**Text block:**
»»

Overall, the observed significant differences between blood and bladder strains suggests that certain genomic content makes E. faecalis strains more successful in these unique environments. When considering the gastrointestinal tract as an endogenous source of E. faecalis, the equal distribution of urogenital and fecal strains in accessory genome clading leads us to hypothesize that the bladder or blood environments select for strains with specialized and distinct genomic content. Our data further suggests it is possible that strains that successfully establish blood infections more often originate from gastrointestinal or urogenital sources as opposed to ascending infection of true bladder strains. However, this study lacks the appropriate sampling to test these hypotheses, as these analyses would require analysis of E. faecalis strains present in all four anatomical sites within in the same individual. Regardless, evidence presented in this study prompts further investigation of invasion processes and mechanisms underlying E. faecalis specialization within diverse human niches.

««

**Data under study:**
»»

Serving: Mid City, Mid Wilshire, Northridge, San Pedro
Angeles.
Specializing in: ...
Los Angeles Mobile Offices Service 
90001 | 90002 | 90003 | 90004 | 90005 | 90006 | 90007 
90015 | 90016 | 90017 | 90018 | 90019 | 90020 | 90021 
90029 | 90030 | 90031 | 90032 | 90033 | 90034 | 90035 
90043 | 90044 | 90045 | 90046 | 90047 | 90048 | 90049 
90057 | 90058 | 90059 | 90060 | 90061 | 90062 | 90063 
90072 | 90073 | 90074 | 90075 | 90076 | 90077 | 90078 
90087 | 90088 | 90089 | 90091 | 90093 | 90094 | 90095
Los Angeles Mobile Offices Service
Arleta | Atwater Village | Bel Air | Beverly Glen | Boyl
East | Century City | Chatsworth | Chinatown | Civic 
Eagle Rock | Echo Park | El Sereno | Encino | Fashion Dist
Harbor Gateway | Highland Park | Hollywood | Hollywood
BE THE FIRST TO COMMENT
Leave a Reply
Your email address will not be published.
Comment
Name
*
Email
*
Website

««
»»

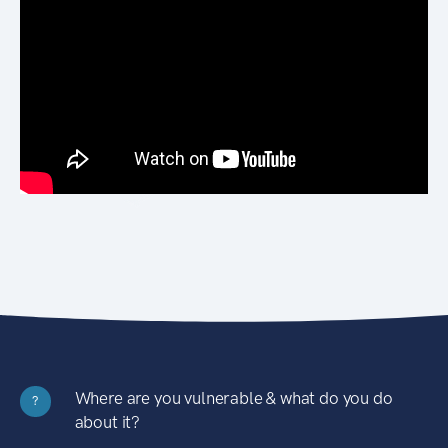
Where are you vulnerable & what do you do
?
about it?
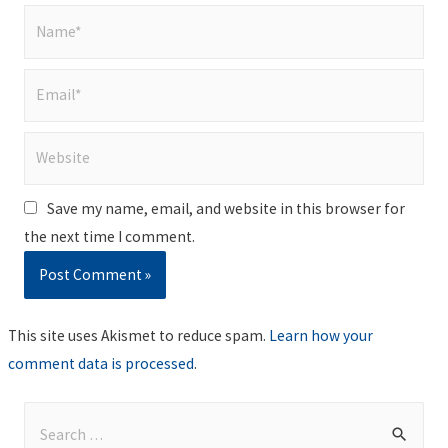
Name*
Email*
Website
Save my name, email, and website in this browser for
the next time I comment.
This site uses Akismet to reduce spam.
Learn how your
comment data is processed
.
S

««
»»

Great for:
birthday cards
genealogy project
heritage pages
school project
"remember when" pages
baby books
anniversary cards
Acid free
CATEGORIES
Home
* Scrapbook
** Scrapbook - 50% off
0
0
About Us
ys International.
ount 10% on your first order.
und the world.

««

**Problems and tasks:**
**1)** According to the E. faecalis passage, what kind of analysis would be needed to test the authors' hypotheses?
**2)** Resume the E. faecalis passage, picking up right after its final sentence.

**Answers by item number:**
**1)** It would require analyzing E. faecalis strains present in all four anatomical sites within the same individual.

**2)**
Genomic comparison of clinical E. faecalis isolates shows evidence of unique genomic signatures in true bladder strains. Many of the genes important for this distinction were attributed to the presence of prophages found almost exclusively in bladder and urogenital strains. These data demonstrate niche adaptability of E. faecalis within the human body. Ultimately, identification of genes enriched in bladder isolates will prompt new research into gene functions unique to or important for bladder colonization and disease establishment.


Collection of isolates

A total of 111 E. faecalis genomes were included in this study. Genomes of strains isolated from blood (n = 19) and fecal (n= 26) samples were retrieved from NCBI GenBank. Genomes of 66 strains collected from genitourinary tract samples were sequenced in a previous study by our lab (BioProjects PRJNA316969, PRJNA970254, and PRJNA1024931). These genomes include 36 bladder urine strains that were isolated via transurethral catheterization, which directly samples the bladder [22]. Genomes from the remaining 30 strains were classified as “urogenital” as they were obtained from swabs of the distal urethra and vulvovaginal skin or from voided urine, which samples the entire lower urinary tract. The MLST for the 111 E. faecalisstrains was determined using PubMLST [28]. Information regarding these strains can be found in Supplementary Table 1.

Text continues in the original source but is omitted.